Somalia: On the Brink, Out of the Spotlight
Is the world about to watch 750,000 Somalis starve to death?” The opening line to a story I read in Friday’s New York Times. Given the fact that the story didn’t even make the front page of the International Section, let alone A1 — it was buried on A5 — I couldn’t help but respond to the question with an emphatic “NO.”
The world is not going to watch 750,000 Somalis starve. It is going to ignore them. It will change the channel, get all het up over the race between a Christian and a Mormon for the chance to face Obama in an election 14 months from now, worry about how the all-powerful financial markets will react to Europe’s debt and wring its hands over the fact that there just aren’t any freaking jobs!!!! The world is busy, Somalis, can you not see that? Besides, didn’t we help you out in the ’90s? We sent 25,000 troops and a multi-billion dollar military and aid mission. Now it seems that we are back at square one: a failed-state, violent warlords and militias, food shortages, starving people and demand for Western humanitarian help.
An American official at the recent famine summit meeting in Nairobi summed it all up: “There’s no mood for intervention.” So, despite the fact that we have improved food distribution systems, that we have implemented a Famine Early Warning System and that aid groups have “pre-positioned” food in Somalia to avoid famines like the one the country now faces, we are still missing one thing: the desire to help. We are, as it were, burned out. Add on top the very real possibility that we can only save a fraction of the 750,000 people facing starvation, and the reluctance to intervene becomes understandable, prudent even.

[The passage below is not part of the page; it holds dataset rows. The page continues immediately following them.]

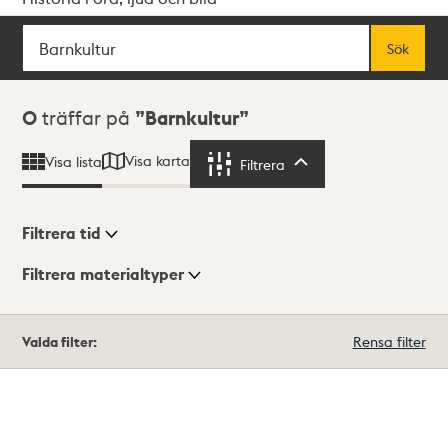
Sök
Fritextsök
Sök
Sökresultat
0
träffar på
Barnkultur
Visa karta
Visa lista
Filtrera
Filtrera
Filtrera tid
Filtrera materialtyper
Visningsläge
Totalt
Valda filter:
Rensa filter
0
träffar
Lista
Karta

That last thought is scary. Here it is put in slightly different terms: since we probably won’t be able to save many or even most of the starving people, let’s just let them all starve. As Ken Menkhaus (a Professor at Davidson quoted in The Times) said: “We’ve lost this round, the numbers are going to be horrifying. We’re too late.”
There are two points that struck me about this sentence. First, isn’t it odd — see incredibly callous — to refer to starving people as “numbers”? Not that we have to know all their names, family histories and deepest fears, but they at least deserve to be seen as people, as human beings only different from us insofar as they happened to be born in a forgotten corner of the planet. Second, the idea that we have “lost this round” makes me feel as if we can still win the bigger fight, so to speak. That at some undefined moment in the future we will end hunger. It allows me to skate past the heart-wrenching thought that 750,000 people are going to die.

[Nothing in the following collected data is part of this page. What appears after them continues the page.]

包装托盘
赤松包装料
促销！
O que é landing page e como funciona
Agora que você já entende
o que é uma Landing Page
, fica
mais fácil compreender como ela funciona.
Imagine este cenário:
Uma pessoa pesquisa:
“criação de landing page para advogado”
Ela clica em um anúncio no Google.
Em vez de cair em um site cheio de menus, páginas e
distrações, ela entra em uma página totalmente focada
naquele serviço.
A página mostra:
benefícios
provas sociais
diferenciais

Now, before beating myself up, it might be worth asking what I could have done. Given the many difficulties that Somalia faces, it is possible to conclude: not much. Although, justifying inaction because we may only be able to do a little is a slippery slope and quickly becomes an excuse for never doing anything.
What I can do, however, is start to reconsider how I interpret humanitarian aid or “intervention.” Because at the root of the failure to help is the view that our relationship with Somalia –– and with other regions facing similarly dire circumstances –– is based on rescuing, saving and aiding. The thought goes something like this: “We, the advanced and civilized West, have the obligation to lift the poor, black African people (or ‘numbers,’ if you prefer) from their wretched conditions.”

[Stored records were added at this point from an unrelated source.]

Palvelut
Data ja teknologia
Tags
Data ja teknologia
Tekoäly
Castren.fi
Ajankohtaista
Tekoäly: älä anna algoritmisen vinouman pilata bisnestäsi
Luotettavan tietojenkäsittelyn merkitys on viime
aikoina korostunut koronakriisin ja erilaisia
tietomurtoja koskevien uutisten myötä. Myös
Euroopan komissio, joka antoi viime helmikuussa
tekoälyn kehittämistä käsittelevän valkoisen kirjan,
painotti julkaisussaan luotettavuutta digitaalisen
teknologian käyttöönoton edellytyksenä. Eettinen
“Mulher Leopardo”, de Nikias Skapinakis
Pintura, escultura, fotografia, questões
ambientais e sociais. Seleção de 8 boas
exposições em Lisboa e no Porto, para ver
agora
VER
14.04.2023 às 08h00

We are not interested in these places because we have something to learn. Rather, we interact with them because we have the duty to teach. Until we shift that paradigm we will continue to run the risk of “humanitarian burnout.” After all, the ephemeral feeling of doing some good is, well, just that: short-lived. Just ask anybody in the Aid biz.
If we were, though, to consider what Somali society could teach us— to view our interactions with other places as an exchange rather than a one-way street — we might be able to care about the lives of 750,000 unnamed Somalis. There would be more reason to act so that their society can avoid tragedy.
What exactly, we might ask, do we have to learn from Somalia? Well, one thing might be an appreciation for the natural world from which we have become perilously disconnected. Another might be an appreciation for the elderly, who we shut away in old-people’s homes to avoid facing death. Yet another could be that life is not necessarily wholly and solely about the rat race, about winning, about being successful; it is also about appreciation, generosity, community.
I realize that Somalia does not hold the key to the West’s problems. I also realize that the above proposition may sound pathetically idealistic. I hope, however, we can admit that interacting with other cultures, solely in order to remedy their problems and never because of a desire to learn what they may have to teach us, reveals a shocking arrogance. And a true lack of humanitarianism.